EU-Kommission will EUDR nun doch Ende Jahr lancieren
Zuletzt hatte EU-Umweltkommissarin Jessika Roswall am 23. September in einem Brief an den Vorsitzenden des Umweltausschusses des Europäischen Parlaments vorgeschlagen, die Einführung der EU-Entwaldungsverordnung EUDR angesichts andauernder technischer Probleme um ein weiteres Jahr zu verschieben. Diese Nachricht wurde breit aufgenommen und kommentiert; allerdings blieb von seiten der EU-Gremien eine offizielle gleichlautende Mitteilung aus (Lignum Journal online vom 24.9.2025).
Mit ihrer Stellungnahme vom 21. Oktober hält die Kommission nun am ursprünglichen Fahrplan fest, gemäss dem die EU-Entwaldungsverordnung nach Verschiebung um ein Jahr per 30. Dezember 2025 Anwendung finden soll. Verschiedene Vereinfachungen sollen sicherstellen, dass das IT-System zu diesem Zeitpunkt voll funktionsfähig ist. Um eine effizientere Nutzung des IT-Systems zu ermöglichen, schlägt die Kommission vor, dass nachgelagerte Betreiber und Händler nicht mehr verpflichtet sein sollten, Sorgfaltserklärungen vorzulegen.

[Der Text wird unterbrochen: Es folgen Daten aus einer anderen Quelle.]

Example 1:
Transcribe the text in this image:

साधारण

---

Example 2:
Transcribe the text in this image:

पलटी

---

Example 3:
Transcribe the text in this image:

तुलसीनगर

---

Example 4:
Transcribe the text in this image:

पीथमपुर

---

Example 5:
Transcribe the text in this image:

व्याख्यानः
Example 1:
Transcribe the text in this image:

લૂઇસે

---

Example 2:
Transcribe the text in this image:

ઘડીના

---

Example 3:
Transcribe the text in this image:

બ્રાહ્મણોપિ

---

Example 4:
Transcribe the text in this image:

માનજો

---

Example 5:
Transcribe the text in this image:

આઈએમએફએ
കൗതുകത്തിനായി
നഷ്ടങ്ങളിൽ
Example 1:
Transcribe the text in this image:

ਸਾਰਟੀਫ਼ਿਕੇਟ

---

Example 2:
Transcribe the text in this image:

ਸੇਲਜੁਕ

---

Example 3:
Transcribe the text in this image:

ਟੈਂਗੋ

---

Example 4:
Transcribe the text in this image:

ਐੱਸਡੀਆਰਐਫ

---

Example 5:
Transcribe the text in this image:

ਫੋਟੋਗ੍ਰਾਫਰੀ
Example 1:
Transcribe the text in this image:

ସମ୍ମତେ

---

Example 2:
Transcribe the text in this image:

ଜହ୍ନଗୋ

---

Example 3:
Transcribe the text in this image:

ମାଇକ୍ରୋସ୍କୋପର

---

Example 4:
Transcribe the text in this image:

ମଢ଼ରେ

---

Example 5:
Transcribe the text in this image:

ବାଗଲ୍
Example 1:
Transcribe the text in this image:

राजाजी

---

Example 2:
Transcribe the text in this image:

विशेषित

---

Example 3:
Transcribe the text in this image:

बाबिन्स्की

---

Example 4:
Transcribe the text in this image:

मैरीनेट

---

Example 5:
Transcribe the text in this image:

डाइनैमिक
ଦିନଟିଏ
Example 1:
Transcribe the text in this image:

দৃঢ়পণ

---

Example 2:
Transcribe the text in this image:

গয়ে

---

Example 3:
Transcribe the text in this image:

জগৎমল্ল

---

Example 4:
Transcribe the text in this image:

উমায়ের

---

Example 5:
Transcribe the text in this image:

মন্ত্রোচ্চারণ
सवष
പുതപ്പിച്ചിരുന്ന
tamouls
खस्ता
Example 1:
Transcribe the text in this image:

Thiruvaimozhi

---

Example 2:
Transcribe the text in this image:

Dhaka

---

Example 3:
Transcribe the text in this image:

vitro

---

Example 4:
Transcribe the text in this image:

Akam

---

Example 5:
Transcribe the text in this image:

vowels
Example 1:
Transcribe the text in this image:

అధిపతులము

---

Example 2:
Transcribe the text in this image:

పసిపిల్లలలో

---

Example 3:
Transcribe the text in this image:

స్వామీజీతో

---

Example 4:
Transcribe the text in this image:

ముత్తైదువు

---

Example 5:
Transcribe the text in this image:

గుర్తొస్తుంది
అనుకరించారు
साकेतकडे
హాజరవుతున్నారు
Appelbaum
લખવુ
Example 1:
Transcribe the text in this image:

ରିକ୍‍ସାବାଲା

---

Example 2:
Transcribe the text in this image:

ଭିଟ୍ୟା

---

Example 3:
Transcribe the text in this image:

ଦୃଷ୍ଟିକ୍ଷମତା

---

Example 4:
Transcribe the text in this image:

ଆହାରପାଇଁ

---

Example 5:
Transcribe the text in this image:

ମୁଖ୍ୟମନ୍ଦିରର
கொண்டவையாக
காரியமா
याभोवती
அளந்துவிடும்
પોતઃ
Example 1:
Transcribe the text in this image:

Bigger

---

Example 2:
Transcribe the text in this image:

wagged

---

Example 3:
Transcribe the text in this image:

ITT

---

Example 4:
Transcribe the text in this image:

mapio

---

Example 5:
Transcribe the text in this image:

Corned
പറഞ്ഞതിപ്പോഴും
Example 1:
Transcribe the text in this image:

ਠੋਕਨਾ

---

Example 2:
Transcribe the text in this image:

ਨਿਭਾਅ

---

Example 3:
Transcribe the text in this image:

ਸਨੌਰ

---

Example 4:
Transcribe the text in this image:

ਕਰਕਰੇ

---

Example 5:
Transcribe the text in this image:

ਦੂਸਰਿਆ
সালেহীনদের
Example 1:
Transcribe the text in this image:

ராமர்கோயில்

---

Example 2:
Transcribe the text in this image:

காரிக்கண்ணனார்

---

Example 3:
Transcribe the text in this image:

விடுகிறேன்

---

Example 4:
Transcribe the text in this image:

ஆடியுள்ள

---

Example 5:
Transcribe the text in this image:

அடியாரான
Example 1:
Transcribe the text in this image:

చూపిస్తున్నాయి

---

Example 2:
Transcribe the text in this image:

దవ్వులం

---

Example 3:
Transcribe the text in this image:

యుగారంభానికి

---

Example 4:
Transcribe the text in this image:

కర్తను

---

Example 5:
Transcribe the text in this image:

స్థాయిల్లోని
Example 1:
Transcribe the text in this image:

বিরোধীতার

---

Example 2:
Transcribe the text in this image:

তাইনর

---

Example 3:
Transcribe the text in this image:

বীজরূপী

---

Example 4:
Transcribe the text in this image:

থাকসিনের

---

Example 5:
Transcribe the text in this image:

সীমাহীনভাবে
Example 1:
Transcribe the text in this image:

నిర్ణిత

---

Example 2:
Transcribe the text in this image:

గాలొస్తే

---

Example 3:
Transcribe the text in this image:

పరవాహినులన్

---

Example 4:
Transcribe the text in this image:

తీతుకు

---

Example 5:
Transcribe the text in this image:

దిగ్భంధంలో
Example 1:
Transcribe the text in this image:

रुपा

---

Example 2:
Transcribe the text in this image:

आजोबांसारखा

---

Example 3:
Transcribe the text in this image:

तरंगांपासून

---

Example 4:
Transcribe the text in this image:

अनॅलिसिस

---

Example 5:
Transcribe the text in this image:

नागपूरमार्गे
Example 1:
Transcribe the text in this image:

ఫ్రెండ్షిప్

Konzentration auf den Punkt der Markteinführung
Mit dieser Straffung wird nach Vorschlag der EU-Kommission für die gesamte Lieferkette nur eine Einreichung im IT-System der EUDR am Markteintrittspunkt erforderlich sein. Die Berichterstattungspflichten und die Verantwortung sollen sich also auf die Marktteilnehmer konzentrieren, welche die Produkte zuerst in Verkehr bringen. Beispielsweise müsste nur der Einführer von Holz, der es auf dem EU-Markt in Verkehr bringt, eine Sorgfaltserklärung vorlegen, nachgelagerte Verarbeiter und Hersteller von Holzprodukten müssten dagegen keine neue Sorgfaltserklärung im IT-System erstellen.
Die Kommission schlägt ferner Übergangsfristen vor, um einen reibungslosen Übergang zu gewährleisten. Konkret bedeutet dies, dass die EUDR für Kleinst- und Kleinunternehmen am 30. Dezember 2026 in Kraft treten wird. Für grosse und mittlere Unternehmen bleibt das Datum der 30. Dezember 2025. Um aber eine schrittweise Einführung der Vorschriften zu gewährleisten, wird ihnen nach Vorschlag der EU-Kommission eine Nachfrist von sechs Monaten für Kontrollen und Durchsetzung gewährt.